(EXCERPT):
══════

Performance Benchmarking

import time

def benchmark_function(func, start_point, n_runs=10):
    """Benchmark minimization performance."""
    times = []
    nfcn_list = []
    
    for _ in range(n_runs):
        m = Minuit(func, x=start_point[0], y=start_point[1])
        
        start_time = time.time()
        m.migrad()
        end_time = time.time()
        
        times.append(end_time - start_time)
        nfcn_list.append(m.nfcn)
    
    return {
        'avg_time': np.mean(times),
        'std_time': np.std(times),
        'avg_nfcn': np.mean(nfcn_list),
        'std_nfcn': np.std(nfcn_list)
    }

# Benchmark different test functions
functions = [rosenbrock, ackley, beale]
for func in functions:
    result = benchmark_function(func, (0.5, 0.5))
    print(f"{func.__name__}: {result['avg_time']:.4f}±{result['std_time']:.4f}s, "
          f"{result['avg_nfcn']:.1f}±{result['std_nfcn']:.1f} calls")

Custom Test Function

def create_shifted_quadratic(center, scale):
    """Create a shifted and scaled quadratic function for testing."""
    def shifted_quadratic(x, y):
        return scale * ((x - center[0])**2 + (y - center[1])**2)

══════

(THE TASK):
Continue the benchmarking code from the point where it stops. The lines that come next are separate material and have nothing to do with the benchmarking code.

(DATA BLOCK):
══════

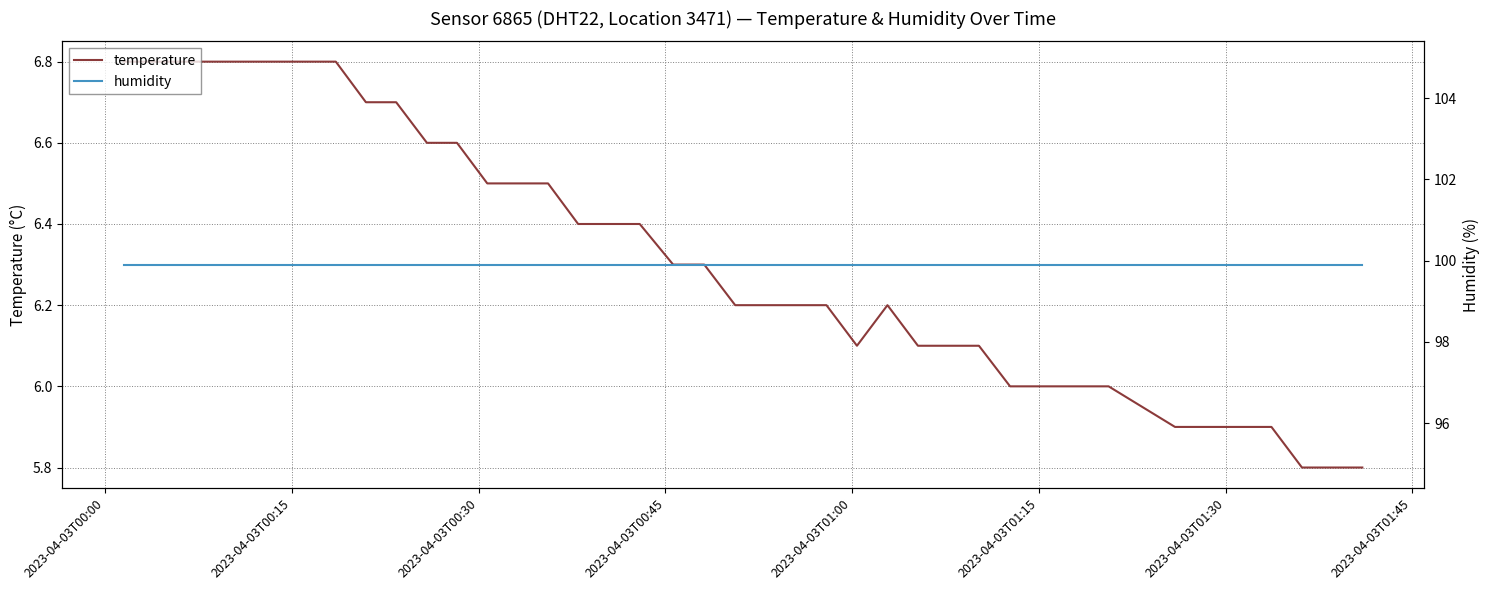

At which category is the sum across all series the highest?

2023-04-03T00:00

══════

(EXERCISE ANSWER):
    # Add metadata for testing
    shifted_quadratic.minimum = center
    shifted_quadratic.minimum_value = 0.0
    shifted_quadratic.__name__ = f"shifted_quadratic_{center}_{scale}"
    
    return shifted_quadratic

# Create and test custom function
custom_func = create_shifted_quadratic((2, -1), 0.5)
m = Minuit(custom_func, x=0, y=0)
m.migrad()

print(f"Custom function minimum: ({m.values['x']:.3f}, {m.values['y']:.3f})")
print(f"Expected: {custom_func.minimum}")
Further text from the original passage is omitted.